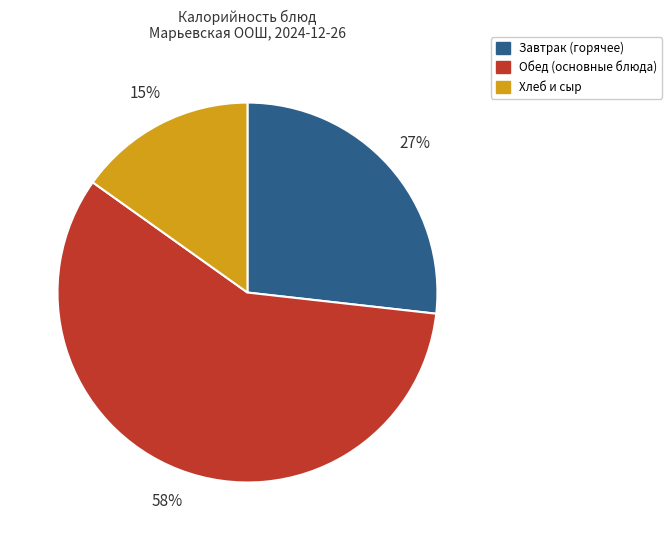

How many slices are in this pie chart?

3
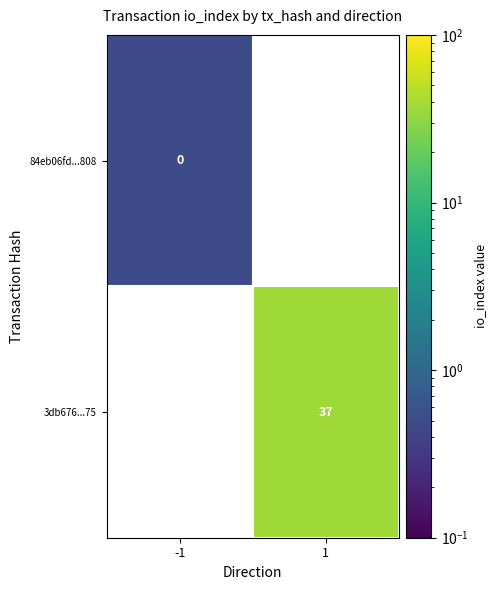

True or false: 3db676...75 has a value of 37.0 at 1.

True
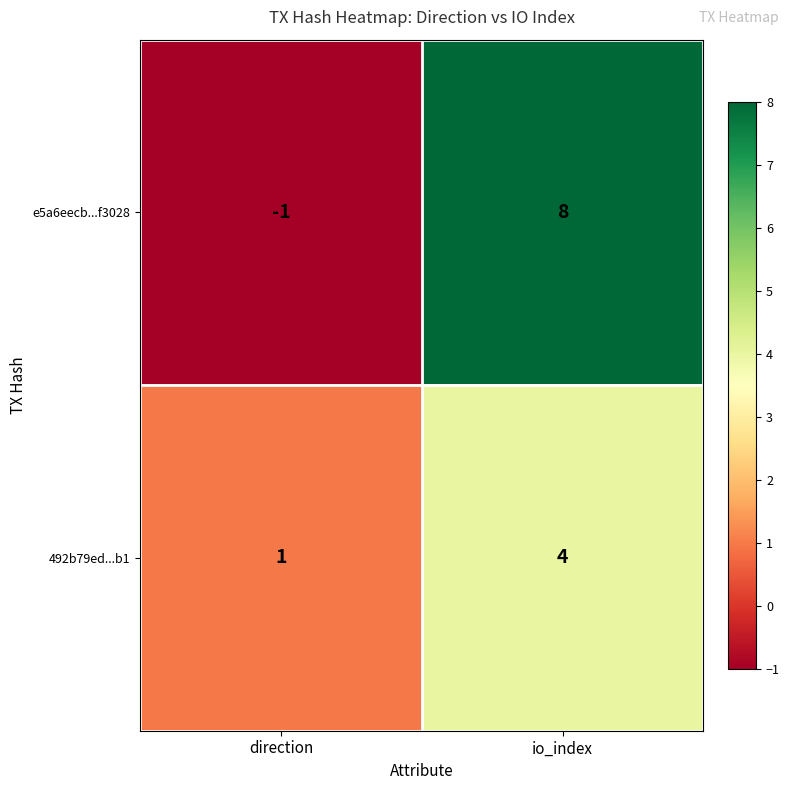

What is the spread (max minus min) of values at io_index?

4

++++++++++++++++++++

*Instructions for the task*:
Rewrite all of the lines above with "slices" changed to "wedges" and nothing else altered. Leave the pictures out of your answer.

*Answer to this task*:
How many wedges are in this pie chart?

3

True or false: 3db676...75 has a value of 37.0 at 1.

True

What is the spread (max minus min) of values at io_index?

4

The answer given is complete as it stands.